Ironically, the “new” lens installed in 1870 was discovered in 2002 to be the same lens used in the original tower. During the Civil War, the Confederates had kept it hidden. After the War it was discovered and shipped to Paris to be cleaned. Later it was placed in storage at the Staten Island Lighthouse Depot until the new lighthouse was ready to receive it.

Cape Hatteras Lighthouse is both a National Historic Landmark within the Cape Hatteras National Seashore, and an operational beacon for ships.
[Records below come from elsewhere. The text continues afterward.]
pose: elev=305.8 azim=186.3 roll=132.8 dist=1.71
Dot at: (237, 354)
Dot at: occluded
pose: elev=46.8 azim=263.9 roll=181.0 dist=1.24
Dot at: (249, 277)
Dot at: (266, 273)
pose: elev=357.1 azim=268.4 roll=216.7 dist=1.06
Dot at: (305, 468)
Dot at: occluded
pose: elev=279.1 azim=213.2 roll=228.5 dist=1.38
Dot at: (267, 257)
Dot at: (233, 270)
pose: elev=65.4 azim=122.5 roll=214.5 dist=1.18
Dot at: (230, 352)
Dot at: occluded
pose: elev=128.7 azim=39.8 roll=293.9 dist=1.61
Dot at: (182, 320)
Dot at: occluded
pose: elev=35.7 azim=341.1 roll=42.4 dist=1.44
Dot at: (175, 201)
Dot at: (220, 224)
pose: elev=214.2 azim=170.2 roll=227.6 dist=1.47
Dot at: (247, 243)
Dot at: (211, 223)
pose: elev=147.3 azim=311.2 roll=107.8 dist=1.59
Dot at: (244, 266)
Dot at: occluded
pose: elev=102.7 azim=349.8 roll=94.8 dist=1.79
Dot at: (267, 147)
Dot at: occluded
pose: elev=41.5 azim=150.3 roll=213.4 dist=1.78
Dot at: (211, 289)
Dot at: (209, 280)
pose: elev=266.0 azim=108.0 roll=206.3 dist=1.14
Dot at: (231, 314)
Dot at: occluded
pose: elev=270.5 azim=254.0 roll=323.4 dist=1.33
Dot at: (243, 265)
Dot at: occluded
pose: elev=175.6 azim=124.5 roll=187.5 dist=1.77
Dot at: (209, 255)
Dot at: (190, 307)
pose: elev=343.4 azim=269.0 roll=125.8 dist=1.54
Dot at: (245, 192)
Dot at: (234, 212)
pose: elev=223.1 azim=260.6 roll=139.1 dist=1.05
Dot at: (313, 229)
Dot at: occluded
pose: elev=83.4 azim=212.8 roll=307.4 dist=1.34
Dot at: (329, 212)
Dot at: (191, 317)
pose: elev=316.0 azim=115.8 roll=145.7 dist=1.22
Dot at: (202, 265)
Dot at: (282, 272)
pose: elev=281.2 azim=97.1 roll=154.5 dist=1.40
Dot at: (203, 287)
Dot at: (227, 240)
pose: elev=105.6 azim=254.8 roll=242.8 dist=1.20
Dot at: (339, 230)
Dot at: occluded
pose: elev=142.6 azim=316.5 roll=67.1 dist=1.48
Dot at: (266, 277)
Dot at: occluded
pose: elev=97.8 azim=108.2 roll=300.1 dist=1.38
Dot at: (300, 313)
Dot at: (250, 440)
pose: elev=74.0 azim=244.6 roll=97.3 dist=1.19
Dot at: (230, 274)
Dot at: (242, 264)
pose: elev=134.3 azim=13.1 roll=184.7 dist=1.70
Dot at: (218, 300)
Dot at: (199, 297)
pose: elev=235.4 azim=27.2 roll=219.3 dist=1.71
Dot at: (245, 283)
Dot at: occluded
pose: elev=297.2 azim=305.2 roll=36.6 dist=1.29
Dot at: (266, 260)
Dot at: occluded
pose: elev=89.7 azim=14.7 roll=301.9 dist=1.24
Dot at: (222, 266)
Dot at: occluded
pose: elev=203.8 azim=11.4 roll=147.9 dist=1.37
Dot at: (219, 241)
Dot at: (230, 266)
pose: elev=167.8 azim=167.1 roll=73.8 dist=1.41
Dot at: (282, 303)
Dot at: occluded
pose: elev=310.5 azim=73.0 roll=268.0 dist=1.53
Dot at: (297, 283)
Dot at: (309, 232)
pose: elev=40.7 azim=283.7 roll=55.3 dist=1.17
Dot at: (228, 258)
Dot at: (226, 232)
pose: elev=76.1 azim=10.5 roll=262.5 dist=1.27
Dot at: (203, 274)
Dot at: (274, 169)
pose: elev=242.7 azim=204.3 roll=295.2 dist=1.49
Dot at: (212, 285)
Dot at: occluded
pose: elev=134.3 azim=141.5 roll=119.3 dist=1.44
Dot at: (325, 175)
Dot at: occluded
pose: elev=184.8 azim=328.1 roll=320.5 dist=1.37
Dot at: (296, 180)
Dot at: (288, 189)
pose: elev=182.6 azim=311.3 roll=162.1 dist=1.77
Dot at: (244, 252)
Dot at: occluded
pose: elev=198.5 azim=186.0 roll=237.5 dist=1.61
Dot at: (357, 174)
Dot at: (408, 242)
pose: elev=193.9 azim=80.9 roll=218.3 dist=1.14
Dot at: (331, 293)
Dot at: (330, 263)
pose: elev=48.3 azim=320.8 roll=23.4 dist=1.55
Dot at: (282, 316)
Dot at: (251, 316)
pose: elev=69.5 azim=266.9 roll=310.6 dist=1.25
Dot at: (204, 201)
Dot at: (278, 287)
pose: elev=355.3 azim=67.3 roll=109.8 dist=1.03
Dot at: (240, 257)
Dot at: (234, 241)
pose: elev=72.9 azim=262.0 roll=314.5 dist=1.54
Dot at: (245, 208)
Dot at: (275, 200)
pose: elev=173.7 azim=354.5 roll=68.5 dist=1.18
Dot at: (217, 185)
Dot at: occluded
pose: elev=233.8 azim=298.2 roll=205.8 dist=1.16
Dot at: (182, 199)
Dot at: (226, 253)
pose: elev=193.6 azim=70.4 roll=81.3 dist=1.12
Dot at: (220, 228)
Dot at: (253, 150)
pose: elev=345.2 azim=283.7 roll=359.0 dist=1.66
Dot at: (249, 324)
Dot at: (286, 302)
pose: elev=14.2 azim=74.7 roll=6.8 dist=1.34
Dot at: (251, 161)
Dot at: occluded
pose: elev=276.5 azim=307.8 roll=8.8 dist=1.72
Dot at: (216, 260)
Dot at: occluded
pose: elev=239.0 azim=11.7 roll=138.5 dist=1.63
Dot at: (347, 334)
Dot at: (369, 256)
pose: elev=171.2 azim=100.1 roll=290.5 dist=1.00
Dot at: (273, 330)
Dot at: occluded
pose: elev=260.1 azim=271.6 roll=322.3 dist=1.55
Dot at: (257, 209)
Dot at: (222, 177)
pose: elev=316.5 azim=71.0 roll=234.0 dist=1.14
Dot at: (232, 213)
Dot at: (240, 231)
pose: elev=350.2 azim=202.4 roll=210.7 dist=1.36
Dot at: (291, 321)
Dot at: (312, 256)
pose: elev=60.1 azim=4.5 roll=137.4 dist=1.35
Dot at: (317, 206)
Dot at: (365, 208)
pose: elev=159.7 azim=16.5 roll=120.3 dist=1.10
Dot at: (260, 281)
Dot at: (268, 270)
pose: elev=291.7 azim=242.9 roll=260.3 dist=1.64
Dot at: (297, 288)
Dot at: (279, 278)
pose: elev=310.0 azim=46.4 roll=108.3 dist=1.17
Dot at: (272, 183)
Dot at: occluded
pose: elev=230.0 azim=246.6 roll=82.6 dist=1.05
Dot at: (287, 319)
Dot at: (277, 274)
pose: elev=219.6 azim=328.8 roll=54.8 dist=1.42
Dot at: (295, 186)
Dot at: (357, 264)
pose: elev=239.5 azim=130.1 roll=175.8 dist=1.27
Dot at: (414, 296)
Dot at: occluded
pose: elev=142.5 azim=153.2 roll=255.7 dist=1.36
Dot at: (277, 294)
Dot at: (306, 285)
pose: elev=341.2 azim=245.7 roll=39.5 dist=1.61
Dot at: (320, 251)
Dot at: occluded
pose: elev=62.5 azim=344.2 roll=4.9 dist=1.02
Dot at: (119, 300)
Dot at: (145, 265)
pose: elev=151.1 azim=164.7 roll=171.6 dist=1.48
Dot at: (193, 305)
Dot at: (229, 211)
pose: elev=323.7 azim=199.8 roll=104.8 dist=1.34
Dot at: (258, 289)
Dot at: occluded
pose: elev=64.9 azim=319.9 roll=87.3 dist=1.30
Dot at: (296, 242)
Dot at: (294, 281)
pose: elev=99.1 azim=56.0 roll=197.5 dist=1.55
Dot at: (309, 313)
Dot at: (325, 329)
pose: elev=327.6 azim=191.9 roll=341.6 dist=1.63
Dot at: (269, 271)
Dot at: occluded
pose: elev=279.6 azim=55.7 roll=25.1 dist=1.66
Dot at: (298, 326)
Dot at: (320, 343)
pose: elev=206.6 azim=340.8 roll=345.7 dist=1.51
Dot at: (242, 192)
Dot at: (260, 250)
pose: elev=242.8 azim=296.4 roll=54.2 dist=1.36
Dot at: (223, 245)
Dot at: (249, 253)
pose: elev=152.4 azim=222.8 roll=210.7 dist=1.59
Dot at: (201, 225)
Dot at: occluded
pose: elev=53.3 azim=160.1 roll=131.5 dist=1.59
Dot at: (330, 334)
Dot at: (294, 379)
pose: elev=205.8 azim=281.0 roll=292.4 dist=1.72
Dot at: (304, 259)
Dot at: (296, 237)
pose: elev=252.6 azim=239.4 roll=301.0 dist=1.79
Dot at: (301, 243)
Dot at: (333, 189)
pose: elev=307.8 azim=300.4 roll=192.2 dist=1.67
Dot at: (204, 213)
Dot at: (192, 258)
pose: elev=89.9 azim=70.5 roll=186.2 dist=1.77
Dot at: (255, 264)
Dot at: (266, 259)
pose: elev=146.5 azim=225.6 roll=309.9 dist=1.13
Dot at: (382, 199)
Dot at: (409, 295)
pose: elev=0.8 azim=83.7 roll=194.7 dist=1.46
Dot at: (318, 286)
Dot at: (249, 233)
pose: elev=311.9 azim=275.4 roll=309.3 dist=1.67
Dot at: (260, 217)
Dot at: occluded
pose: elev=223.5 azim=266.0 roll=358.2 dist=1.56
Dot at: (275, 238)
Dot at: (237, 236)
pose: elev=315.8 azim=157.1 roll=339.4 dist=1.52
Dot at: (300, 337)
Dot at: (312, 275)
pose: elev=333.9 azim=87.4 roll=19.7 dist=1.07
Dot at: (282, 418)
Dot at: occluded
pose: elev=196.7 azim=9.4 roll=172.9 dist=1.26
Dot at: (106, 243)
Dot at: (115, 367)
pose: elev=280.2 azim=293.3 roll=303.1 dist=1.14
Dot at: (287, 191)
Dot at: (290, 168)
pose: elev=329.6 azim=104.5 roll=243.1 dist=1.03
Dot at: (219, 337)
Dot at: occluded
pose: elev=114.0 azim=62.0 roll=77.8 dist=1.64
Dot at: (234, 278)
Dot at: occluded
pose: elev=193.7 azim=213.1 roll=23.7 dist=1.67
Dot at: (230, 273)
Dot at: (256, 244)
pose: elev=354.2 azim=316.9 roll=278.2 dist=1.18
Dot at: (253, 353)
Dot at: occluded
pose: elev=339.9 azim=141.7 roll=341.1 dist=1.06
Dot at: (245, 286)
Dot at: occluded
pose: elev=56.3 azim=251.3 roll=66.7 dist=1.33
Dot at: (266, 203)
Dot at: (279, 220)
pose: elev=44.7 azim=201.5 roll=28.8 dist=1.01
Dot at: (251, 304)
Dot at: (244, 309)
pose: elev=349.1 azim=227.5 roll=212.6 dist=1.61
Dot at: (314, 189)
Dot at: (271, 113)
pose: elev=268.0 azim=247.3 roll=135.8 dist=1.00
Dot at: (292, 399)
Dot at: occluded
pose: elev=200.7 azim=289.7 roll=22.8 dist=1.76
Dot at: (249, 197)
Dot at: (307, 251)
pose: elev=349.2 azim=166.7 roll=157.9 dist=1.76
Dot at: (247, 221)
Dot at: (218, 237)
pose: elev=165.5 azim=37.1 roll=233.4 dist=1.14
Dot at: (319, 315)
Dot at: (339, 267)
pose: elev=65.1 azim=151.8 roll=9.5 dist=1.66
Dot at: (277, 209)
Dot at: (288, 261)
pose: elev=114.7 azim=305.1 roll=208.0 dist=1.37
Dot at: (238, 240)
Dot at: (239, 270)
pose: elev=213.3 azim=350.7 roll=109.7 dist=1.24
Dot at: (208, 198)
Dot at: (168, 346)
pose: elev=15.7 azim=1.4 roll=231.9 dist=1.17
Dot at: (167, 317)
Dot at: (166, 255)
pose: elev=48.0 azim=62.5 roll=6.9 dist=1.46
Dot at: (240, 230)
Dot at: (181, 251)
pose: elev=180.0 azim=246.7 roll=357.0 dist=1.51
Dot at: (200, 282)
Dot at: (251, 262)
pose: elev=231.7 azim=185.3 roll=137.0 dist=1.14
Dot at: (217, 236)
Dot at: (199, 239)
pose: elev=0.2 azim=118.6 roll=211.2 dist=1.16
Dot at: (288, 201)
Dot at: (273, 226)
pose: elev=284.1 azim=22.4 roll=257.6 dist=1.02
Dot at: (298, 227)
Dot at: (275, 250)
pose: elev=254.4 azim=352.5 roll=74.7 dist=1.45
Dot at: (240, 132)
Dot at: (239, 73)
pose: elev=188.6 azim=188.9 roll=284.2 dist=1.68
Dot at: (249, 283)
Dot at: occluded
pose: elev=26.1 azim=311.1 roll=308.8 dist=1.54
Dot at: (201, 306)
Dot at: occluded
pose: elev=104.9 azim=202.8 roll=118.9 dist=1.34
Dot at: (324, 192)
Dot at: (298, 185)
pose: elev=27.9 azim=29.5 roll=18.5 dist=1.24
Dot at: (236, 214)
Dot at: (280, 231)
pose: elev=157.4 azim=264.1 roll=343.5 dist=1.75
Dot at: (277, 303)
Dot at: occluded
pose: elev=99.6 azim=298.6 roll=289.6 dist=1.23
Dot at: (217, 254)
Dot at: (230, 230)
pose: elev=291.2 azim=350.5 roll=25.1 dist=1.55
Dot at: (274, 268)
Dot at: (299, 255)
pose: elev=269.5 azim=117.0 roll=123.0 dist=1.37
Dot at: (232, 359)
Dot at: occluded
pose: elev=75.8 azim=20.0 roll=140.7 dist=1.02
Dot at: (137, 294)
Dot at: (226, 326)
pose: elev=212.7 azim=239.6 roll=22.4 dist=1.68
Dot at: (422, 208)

For a magnificent view, visitors can climb the 268 steps to the top of the lighthouse from mid-April to Columbus Day.

Two residences served the keepers and their families at the Cape Hatteras Light Station. The larger building, the Double Keepers' Quarters (1854), was built for the staff of the first Lighthouse and today serves as Cape Hatteras National Seashore's Hatteras Island Visitor Center. The smaller building is the Principal Keeper Quarters (1871). Constructed from material left over from the present-day lighthouse. It accommodated the head lighthouse keeper and his family. Both are open every day of the year, except Christmas Day. During the summer season, the museum presents historical and environmental programs.

Cape Hatteras Lighthouse oil house
Oil house

At left is the oil house. After kerosene was introduced as a light source in the late 1800s, brick (or even metal) oil houses were built so this more volatile fuel could be stored safely. Previously, the fuel - like whale oil or lard oil - was often stored in the base of the lighthouse.